Information given section start
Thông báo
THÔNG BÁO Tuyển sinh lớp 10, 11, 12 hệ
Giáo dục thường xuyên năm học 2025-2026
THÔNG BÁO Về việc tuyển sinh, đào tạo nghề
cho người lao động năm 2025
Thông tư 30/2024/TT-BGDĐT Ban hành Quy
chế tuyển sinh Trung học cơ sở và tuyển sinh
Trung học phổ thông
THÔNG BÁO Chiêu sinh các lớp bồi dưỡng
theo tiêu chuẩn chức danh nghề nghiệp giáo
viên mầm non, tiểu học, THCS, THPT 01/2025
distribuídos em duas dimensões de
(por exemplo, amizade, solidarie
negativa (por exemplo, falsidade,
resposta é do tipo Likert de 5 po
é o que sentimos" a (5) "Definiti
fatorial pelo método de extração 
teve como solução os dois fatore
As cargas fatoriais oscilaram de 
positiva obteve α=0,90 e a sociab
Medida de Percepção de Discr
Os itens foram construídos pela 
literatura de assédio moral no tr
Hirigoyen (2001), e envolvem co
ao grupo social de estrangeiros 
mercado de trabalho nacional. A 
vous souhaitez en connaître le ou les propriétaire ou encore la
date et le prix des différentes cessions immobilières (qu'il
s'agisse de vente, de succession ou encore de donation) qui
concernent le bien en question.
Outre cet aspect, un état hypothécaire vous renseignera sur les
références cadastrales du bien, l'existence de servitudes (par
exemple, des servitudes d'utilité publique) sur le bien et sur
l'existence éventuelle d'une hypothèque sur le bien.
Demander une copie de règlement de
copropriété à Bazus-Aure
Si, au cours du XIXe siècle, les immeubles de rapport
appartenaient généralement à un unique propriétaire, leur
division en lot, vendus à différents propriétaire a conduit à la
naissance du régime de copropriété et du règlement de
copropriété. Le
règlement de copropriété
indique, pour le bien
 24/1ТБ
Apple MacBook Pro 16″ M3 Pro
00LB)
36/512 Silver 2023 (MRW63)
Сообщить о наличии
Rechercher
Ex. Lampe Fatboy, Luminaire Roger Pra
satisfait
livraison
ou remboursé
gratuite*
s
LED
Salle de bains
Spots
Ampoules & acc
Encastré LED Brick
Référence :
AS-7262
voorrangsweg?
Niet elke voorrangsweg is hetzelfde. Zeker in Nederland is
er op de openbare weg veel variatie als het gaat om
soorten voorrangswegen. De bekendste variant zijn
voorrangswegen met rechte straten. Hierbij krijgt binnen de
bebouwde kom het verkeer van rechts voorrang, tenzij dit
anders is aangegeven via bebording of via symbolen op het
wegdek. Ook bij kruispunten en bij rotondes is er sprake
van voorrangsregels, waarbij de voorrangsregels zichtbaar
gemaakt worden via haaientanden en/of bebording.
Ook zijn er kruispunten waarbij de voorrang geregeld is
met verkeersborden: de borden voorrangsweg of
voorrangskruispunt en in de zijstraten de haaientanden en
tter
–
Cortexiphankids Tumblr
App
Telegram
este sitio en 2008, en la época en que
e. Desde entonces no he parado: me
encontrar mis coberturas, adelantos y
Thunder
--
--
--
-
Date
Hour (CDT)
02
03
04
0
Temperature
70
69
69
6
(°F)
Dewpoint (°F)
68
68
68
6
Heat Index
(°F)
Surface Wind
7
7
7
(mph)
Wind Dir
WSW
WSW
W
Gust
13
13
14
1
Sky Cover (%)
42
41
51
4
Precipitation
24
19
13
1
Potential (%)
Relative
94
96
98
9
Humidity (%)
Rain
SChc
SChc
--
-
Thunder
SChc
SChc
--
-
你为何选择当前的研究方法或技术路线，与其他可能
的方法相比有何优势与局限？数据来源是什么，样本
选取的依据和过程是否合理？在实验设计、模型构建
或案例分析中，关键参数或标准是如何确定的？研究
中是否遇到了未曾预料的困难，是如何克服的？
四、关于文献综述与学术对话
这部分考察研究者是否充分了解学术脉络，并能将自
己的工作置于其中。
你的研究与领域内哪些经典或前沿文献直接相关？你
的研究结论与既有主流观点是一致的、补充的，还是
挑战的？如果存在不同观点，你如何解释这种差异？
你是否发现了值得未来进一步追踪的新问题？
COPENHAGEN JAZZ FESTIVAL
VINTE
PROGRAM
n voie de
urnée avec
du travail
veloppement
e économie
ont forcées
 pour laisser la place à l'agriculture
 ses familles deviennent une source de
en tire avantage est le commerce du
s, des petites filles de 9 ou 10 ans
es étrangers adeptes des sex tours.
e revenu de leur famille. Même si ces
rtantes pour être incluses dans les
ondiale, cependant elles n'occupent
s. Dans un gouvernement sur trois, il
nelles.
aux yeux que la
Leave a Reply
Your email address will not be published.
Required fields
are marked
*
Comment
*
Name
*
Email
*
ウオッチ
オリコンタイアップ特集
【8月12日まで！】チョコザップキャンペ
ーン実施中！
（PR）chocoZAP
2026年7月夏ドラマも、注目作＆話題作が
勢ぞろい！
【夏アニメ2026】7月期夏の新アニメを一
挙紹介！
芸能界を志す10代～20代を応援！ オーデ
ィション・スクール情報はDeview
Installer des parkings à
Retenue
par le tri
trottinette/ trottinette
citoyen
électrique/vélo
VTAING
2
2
Information given section end
-- Request --
Transcribe the text of all the entries above, line by line and in the same order, without changing anything.

-- Solution below --
Thông báo
THÔNG BÁO Tuyển sinh lớp 10, 11, 12 hệ
Giáo dục thường xuyên năm học 2025-2026
THÔNG BÁO Về việc tuyển sinh, đào tạo nghề
cho người lao động năm 2025
Thông tư 30/2024/TT-BGDĐT Ban hành Quy
chế tuyển sinh Trung học cơ sở và tuyển sinh
Trung học phổ thông
THÔNG BÁO Chiêu sinh các lớp bồi dưỡng
theo tiêu chuẩn chức danh nghề nghiệp giáo
viên mầm non, tiểu học, THCS, THPT 01/2025
distribuídos em duas dimensões de
(por exemplo, amizade, solidarie
negativa (por exemplo, falsidade,
resposta é do tipo Likert de 5 po
é o que sentimos" a (5) "Definiti
fatorial pelo método de extração 
teve como solução os dois fatore
As cargas fatoriais oscilaram de 
positiva obteve α=0,90 e a sociab
Medida de Percepção de Discr
Os itens foram construídos pela 
literatura de assédio moral no tr
Hirigoyen (2001), e envolvem co
ao grupo social de estrangeiros 
mercado de trabalho nacional. A 
vous souhaitez en connaître le ou les propriétaire ou encore la
date et le prix des différentes cessions immobilières (qu'il
s'agisse de vente, de succession ou encore de donation) qui
concernent le bien en question.
Outre cet aspect, un état hypothécaire vous renseignera sur les
références cadastrales du bien, l'existence de servitudes (par
exemple, des servitudes d'utilité publique) sur le bien et sur
l'existence éventuelle d'une hypothèque sur le bien.
Demander une copie de règlement de
copropriété à Bazus-Aure
Si, au cours du XIXe siècle, les immeubles de rapport
appartenaient généralement à un unique propriétaire, leur
division en lot, vendus à différents propriétaire a conduit à la
naissance du régime de copropriété et du règlement de
copropriété. Le
règlement de copropriété
indique, pour le bien
 24/1ТБ
Apple MacBook Pro 16″ M3 Pro
00LB)
36/512 Silver 2023 (MRW63)
Сообщить о наличии
Rechercher
Ex. Lampe Fatboy, Luminaire Roger Pra
satisfait
livraison
ou remboursé
gratuite*
s
LED
Salle de bains
Spots
Ampoules & acc
Encastré LED Brick
Référence :
AS-7262
voorrangsweg?
Niet elke voorrangsweg is hetzelfde. Zeker in Nederland is
er op de openbare weg veel variatie als het gaat om
soorten voorrangswegen. De bekendste variant zijn
voorrangswegen met rechte straten. Hierbij krijgt binnen de
bebouwde kom het verkeer van rechts voorrang, tenzij dit
anders is aangegeven via bebording of via symbolen op het
wegdek. Ook bij kruispunten en bij rotondes is er sprake
van voorrangsregels, waarbij de voorrangsregels zichtbaar
gemaakt worden via haaientanden en/of bebording.
Ook zijn er kruispunten waarbij de voorrang geregeld is
met verkeersborden: de borden voorrangsweg of
voorrangskruispunt en in de zijstraten de haaientanden en
tter
–
Cortexiphankids Tumblr
App
Telegram
este sitio en 2008, en la época en que
e. Desde entonces no he parado: me
encontrar mis coberturas, adelantos y
Thunder
--
--
--
-
Date
Hour (CDT)
02
03
04
0
Temperature
70
69
69
6
(°F)
Dewpoint (°F)
68
68
68
6
Heat Index
(°F)
Surface Wind
7
7
7
(mph)
Wind Dir
WSW
WSW
W
Gust
13
13
14
1
Sky Cover (%)
42
41
51
4
Precipitation
24
19
13
1
Potential (%)
Relative
94
96
98
9
Humidity (%)
Rain
SChc
SChc
--
-
Thunder
SChc
SChc
--
-
你为何选择当前的研究方法或技术路线，与其他可能
的方法相比有何优势与局限？数据来源是什么，样本
选取的依据和过程是否合理？在实验设计、模型构建
或案例分析中，关键参数或标准是如何确定的？研究
中是否遇到了未曾预料的困难，是如何克服的？
四、关于文献综述与学术对话
这部分考察研究者是否充分了解学术脉络，并能将自
己的工作置于其中。
你的研究与领域内哪些经典或前沿文献直接相关？你
的研究结论与既有主流观点是一致的、补充的，还是
挑战的？如果存在不同观点，你如何解释这种差异？
你是否发现了值得未来进一步追踪的新问题？
COPENHAGEN JAZZ FESTIVAL
VINTE
PROGRAM
n voie de
urnée avec
du travail
veloppement
e économie
ont forcées
 pour laisser la place à l'agriculture
 ses familles deviennent une source de
en tire avantage est le commerce du
s, des petites filles de 9 ou 10 ans
es étrangers adeptes des sex tours.
e revenu de leur famille. Même si ces
rtantes pour être incluses dans les
ondiale, cependant elles n'occupent
s. Dans un gouvernement sur trois, il
nelles.
aux yeux que la
Leave a Reply
Your email address will not be published.
Required fields
are marked
*
Comment
*
Name
*
Email
*
ウオッチ
オリコンタイアップ特集
【8月12日まで！】チョコザップキャンペ
ーン実施中！
（PR）chocoZAP
2026年7月夏ドラマも、注目作＆話題作が
勢ぞろい！
【夏アニメ2026】7月期夏の新アニメを一
挙紹介！
芸能界を志す10代～20代を応援！ オーデ
ィション・スクール情報はDeview
Installer des parkings à
Retenue
par le tri
trottinette/ trottinette
citoyen
électrique/vélo
VTAING
2
2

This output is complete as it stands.